Exercise requirements: The expected output is each line below containing "Barbara", copied in full.

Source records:
···
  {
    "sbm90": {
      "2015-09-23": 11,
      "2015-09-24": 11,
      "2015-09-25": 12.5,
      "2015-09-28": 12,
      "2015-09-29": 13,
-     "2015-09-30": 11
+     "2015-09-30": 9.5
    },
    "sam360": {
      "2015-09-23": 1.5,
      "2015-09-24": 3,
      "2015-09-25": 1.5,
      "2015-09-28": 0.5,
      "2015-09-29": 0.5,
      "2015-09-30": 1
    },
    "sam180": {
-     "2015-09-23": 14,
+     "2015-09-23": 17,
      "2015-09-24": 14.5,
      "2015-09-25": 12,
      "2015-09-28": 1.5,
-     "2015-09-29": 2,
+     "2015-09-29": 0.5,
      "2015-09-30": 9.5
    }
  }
···
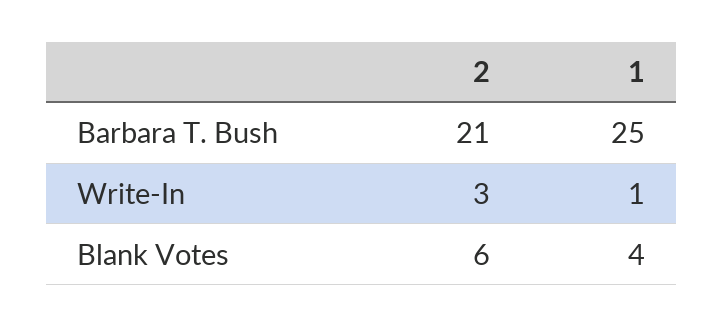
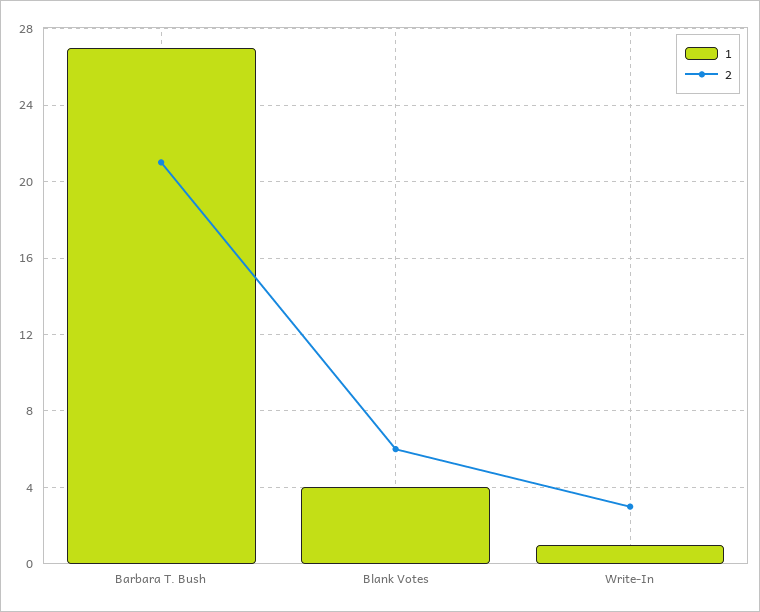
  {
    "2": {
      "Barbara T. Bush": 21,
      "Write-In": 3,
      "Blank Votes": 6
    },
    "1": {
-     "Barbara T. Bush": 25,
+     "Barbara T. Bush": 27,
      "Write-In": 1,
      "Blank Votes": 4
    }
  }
···
Task solution:
      "Barbara T. Bush": 21,
-     "Barbara T. Bush": 25,
+     "Barbara T. Bush": 27,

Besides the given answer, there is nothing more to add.